La tavola rotonda che è seguita ha indagato il fenomeno da differenti prospettive, a cominciare dall’intervento di Laura Zanfrini, della Fondazione Ismu (Iniziative e studi sulla multietnicità) e docente dell’Università Cattolica, la quale ha posto il giovane uditorio di fronte alla sfida che lo attende. «Governare i percorsi di inclusione - afferma - ci obbliga a ripensare i nostri modelli di sviluppo.
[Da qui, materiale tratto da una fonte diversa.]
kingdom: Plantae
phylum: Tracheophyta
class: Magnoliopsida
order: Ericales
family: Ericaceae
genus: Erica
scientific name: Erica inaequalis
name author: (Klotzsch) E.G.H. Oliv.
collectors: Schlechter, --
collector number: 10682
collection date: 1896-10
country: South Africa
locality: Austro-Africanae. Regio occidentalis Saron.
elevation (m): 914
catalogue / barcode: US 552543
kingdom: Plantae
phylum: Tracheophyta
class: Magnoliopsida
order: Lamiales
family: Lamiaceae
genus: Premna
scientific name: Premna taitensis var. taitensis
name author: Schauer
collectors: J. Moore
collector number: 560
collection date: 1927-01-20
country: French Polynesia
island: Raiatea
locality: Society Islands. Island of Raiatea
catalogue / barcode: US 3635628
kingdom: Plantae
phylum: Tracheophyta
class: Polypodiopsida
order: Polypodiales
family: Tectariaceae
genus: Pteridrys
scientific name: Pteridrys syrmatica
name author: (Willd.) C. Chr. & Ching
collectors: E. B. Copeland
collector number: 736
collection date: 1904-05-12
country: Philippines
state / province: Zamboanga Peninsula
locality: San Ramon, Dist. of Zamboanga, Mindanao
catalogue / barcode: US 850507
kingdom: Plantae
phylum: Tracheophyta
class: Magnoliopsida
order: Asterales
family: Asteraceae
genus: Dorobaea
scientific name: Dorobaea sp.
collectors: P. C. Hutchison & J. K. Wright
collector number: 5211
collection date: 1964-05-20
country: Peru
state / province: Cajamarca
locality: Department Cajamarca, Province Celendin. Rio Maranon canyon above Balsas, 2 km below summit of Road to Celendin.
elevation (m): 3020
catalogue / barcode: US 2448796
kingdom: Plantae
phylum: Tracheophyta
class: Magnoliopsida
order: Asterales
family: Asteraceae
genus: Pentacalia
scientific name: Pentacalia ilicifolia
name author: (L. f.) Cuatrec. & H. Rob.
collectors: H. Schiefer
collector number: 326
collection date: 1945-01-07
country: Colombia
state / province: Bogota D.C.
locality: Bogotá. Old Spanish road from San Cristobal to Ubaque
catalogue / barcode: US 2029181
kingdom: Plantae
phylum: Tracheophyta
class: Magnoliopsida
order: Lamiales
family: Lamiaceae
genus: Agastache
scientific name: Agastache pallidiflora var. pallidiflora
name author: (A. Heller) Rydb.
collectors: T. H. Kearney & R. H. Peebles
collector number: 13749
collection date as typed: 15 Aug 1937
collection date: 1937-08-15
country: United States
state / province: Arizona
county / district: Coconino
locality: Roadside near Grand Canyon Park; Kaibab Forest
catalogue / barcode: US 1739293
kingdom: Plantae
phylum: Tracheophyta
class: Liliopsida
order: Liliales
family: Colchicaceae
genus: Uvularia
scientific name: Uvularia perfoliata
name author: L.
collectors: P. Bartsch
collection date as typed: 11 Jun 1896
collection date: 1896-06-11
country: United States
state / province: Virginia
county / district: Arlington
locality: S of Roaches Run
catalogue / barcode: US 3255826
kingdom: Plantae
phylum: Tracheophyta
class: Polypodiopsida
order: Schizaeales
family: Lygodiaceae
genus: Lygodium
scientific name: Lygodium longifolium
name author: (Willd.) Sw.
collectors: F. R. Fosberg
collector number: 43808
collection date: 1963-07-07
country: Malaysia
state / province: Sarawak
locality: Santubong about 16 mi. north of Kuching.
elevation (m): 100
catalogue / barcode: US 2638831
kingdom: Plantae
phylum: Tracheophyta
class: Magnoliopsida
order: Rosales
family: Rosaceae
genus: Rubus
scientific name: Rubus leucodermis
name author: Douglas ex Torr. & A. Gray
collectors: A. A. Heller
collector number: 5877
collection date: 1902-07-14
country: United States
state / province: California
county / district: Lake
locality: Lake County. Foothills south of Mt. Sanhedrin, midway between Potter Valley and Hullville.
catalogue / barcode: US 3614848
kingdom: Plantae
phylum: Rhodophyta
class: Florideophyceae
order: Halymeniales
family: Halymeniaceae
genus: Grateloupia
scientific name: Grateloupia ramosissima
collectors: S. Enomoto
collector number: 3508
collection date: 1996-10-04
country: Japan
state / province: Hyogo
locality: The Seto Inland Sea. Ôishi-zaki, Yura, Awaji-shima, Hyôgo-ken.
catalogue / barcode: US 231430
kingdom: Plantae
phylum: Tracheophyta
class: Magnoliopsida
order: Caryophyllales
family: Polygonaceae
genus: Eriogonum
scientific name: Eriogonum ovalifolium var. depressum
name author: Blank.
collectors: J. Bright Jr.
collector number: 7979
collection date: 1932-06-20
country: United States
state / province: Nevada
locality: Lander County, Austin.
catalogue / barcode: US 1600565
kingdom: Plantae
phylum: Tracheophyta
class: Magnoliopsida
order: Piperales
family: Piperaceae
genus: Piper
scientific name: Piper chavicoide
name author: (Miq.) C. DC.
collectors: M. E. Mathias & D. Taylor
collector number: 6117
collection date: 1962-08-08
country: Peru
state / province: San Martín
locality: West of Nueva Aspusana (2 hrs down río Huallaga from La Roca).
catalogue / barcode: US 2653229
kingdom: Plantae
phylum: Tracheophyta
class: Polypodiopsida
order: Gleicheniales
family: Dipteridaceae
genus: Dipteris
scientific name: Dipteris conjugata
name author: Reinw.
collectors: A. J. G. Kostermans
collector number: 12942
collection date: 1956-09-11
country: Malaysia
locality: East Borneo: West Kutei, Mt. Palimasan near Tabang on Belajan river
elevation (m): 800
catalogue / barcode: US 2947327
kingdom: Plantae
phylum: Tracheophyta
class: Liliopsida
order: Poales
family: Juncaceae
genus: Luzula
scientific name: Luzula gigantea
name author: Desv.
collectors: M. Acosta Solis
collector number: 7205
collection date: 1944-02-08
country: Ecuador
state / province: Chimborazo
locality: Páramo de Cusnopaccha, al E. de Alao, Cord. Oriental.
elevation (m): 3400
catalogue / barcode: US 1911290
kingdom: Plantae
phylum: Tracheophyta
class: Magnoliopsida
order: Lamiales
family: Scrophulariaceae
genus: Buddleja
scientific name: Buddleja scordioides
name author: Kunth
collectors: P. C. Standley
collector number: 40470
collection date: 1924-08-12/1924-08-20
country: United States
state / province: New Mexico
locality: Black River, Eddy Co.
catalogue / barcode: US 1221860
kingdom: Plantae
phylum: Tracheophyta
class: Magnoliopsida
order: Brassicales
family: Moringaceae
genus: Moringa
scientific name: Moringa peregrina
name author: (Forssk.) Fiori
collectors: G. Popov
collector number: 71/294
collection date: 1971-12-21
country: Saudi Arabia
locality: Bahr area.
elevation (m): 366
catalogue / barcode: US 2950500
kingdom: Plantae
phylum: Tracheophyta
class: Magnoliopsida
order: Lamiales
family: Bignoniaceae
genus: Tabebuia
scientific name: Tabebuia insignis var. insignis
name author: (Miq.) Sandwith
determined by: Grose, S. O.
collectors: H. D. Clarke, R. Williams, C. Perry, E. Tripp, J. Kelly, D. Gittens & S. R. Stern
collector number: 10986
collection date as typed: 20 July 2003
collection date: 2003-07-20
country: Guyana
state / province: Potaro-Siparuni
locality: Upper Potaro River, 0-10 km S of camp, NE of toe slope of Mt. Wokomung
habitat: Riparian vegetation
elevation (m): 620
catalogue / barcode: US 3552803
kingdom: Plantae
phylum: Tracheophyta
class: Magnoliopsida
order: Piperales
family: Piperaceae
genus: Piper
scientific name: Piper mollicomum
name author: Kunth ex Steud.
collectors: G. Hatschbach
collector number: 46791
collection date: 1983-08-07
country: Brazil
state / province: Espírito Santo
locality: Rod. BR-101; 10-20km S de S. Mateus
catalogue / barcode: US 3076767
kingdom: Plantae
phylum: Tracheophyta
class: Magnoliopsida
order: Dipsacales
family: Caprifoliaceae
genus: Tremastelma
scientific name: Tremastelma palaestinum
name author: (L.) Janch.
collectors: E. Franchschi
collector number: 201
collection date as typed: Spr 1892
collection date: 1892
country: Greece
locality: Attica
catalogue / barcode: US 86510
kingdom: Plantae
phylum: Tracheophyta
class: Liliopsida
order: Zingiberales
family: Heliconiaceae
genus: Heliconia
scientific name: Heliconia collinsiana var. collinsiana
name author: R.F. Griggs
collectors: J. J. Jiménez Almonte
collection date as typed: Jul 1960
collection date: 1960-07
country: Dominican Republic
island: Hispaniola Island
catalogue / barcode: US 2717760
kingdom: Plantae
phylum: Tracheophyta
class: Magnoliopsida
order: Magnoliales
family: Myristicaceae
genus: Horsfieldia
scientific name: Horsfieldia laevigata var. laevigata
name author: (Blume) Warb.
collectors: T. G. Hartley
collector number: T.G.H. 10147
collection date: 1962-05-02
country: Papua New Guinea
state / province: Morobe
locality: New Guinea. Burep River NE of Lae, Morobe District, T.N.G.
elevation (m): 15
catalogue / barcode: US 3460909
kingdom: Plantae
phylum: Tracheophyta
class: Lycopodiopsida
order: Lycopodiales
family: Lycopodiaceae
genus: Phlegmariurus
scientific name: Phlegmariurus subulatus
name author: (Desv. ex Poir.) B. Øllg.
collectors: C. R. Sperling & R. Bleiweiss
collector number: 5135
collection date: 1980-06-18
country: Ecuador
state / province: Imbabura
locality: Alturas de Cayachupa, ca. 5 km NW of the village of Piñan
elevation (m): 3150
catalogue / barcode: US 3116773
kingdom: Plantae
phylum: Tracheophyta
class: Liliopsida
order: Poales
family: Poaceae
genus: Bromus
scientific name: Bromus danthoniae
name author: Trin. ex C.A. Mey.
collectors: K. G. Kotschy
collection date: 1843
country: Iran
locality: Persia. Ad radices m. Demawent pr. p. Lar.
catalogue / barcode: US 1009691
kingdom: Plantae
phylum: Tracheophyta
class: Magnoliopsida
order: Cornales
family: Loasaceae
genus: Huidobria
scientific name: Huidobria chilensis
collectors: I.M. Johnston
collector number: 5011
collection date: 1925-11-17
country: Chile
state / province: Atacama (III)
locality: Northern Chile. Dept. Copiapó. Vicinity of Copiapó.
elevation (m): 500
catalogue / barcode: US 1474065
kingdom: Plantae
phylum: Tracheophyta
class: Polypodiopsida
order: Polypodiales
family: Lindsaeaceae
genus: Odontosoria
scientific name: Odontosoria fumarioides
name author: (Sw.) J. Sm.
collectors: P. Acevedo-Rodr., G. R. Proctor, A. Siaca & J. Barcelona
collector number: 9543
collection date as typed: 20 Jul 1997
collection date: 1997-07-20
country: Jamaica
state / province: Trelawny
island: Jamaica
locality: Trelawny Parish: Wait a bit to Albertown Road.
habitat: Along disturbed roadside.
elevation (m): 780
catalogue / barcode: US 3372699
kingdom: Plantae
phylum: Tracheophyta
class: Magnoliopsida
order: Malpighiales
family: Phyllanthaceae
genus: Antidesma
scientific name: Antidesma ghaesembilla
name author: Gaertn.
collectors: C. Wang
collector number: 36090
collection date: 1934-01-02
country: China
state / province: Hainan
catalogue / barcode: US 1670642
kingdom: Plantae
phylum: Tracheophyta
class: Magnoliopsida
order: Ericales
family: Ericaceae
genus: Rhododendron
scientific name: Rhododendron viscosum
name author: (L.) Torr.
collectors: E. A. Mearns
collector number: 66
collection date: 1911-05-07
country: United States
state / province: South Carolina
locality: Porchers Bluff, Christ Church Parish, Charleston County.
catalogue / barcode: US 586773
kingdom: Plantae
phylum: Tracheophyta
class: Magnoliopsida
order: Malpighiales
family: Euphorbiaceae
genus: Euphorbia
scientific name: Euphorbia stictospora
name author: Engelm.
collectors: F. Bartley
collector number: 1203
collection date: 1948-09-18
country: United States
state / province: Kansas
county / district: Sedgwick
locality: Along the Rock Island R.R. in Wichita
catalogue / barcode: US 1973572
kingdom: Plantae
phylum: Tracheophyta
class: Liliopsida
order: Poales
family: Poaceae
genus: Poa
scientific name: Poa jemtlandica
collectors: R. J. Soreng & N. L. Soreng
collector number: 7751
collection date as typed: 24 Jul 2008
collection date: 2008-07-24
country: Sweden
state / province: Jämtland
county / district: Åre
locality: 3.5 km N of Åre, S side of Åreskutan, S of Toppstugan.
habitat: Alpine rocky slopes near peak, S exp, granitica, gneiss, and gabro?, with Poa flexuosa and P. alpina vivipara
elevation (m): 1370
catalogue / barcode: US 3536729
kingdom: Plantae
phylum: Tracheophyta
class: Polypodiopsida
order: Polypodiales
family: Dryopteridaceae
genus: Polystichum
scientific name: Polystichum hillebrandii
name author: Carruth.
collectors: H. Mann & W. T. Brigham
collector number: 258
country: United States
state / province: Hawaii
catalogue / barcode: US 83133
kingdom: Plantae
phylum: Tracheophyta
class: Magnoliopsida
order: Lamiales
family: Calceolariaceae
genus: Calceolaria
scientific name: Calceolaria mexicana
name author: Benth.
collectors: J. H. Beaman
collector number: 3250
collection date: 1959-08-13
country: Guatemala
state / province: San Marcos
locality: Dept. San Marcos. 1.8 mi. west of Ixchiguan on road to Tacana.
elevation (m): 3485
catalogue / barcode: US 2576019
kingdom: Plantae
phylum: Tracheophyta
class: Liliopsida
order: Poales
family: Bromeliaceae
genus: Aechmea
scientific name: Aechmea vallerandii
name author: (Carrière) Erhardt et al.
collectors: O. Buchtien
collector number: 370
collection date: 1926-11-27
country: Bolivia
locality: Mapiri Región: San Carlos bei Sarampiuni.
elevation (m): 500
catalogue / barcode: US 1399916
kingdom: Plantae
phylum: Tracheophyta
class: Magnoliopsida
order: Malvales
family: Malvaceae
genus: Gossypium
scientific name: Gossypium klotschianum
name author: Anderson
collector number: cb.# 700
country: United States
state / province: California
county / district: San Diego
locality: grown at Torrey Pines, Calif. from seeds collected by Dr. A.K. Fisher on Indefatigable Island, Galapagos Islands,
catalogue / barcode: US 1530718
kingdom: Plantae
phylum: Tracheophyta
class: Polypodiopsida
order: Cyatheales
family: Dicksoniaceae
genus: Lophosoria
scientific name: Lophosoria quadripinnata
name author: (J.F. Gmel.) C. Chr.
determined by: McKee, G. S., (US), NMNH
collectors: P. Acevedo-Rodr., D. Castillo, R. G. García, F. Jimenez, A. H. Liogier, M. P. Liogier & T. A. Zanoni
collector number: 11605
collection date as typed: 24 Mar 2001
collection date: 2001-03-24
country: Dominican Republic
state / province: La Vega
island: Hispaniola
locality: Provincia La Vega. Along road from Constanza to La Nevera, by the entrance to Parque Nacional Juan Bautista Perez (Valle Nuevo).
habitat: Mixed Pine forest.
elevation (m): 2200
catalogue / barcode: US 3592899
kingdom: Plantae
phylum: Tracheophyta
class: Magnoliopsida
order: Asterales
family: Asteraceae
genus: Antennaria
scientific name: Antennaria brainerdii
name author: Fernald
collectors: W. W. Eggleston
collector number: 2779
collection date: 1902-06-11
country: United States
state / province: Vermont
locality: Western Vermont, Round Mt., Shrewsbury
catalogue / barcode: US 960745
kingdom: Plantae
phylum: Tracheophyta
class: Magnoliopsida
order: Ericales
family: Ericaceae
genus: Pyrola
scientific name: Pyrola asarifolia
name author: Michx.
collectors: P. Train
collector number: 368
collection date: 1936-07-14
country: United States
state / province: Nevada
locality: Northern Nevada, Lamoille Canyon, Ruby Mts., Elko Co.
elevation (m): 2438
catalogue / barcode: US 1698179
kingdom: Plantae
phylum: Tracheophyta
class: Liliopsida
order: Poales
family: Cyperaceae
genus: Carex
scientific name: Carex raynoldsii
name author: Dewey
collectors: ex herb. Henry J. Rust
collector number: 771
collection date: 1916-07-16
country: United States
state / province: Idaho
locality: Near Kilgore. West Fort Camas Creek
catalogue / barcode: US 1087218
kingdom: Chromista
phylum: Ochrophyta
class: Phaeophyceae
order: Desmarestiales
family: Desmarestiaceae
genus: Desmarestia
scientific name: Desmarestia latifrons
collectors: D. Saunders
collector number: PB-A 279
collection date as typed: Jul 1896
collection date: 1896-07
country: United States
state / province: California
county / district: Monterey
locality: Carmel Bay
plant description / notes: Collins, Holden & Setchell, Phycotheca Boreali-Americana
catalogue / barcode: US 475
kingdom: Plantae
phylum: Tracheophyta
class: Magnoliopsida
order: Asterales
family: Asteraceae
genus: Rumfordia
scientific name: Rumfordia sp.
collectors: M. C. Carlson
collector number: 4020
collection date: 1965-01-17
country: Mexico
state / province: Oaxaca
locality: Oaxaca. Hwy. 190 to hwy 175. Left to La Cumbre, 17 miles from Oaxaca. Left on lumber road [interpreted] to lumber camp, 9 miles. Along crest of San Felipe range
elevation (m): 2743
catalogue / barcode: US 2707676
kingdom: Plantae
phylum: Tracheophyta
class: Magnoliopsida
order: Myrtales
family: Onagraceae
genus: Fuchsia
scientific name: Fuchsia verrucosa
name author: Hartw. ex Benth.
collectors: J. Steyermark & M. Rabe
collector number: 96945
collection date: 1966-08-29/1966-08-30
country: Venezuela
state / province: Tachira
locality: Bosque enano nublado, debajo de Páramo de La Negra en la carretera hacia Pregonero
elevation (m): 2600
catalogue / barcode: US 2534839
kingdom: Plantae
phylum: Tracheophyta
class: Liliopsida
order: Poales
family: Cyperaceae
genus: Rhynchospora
Durante la pandemia si è compreso che vi sono ruoli essenziali ricoperti dai migranti: dalla logistica alla sanità, alla filiera agroalimentare. Da un lato la regolazione dei flussi dovrebbe corrispondere ai bisogni del mercato del lavoro, si pensi ad esempio ai braccianti dei campi per raccogliere i pomodori, ma negli ultimi anni si è innanzitutto puntato a contrastare la migrazione irregolare. Tenere insieme i due aspetti non è semplice».

Aspetti che devono essere convogliati verso un unico obiettivo: il percorso verso l’autonomia. Di questo ha parlato Cristina De Luca dell’Iprs (Istituto psicoanalitico per le ricerche sociali) che ha indagato in particolare la seconda fase della gestione del fenomeno migratorio, quella successiva alla prima accoglienza. «Il percorso di inclusione non termina nel momento in cui si trova il lavoro - dice - ma deve considerare anche ciò che accade dopo». I problemi sono complessi, afferma, benché ci siano anche notizie positive. «Le buone pratiche dell’accoglienza esistono e devono fare sistema, essere acquisite dal territorio e dalle linee guida della programmazione europea».

Ma l’inclusione passa anche attraverso i servizi e la formazione. «L’educazione finanziaria è tutt’altro che un aspetto accessorio» interviene Daniele Frigeri del Cespi (Centro studi di politica internazionale). «Perché i migranti rinunciano ad aprire conti correnti?» domanda Frigeri, poi si dà la risposta: «Per tre ragioni: la difficoltà di accedervi in quanto occorrono strumenti adeguati per chi ha basso reddito, la percezione di non averne bisogno perché manca una corretta formazione finanziaria e infine per motivazioni culturali, ad esempio la paura di indebitarsi o la poca fiducia nella banca». E se Matteo Boaglio (Intesa San Paolo) spiega che «il triste primato dei neet che appartiene all’Italia si contrasta anche con l’accoglienza dei migranti, da considerare dunque per ragioni econometriche e non solo sociali», da Gianluca Salvatori (Fondazione Italia sociale) arriva un monito: «Le posizioni ascoltate in questa sede non sono maggioritarie nel Paese». Anche per questo, sostiene Paolo Rizzi in conclusione della tavolo rotonda, per includere e «gestire il fenomeno migratorio occorre rifarsi al concetto di comunità».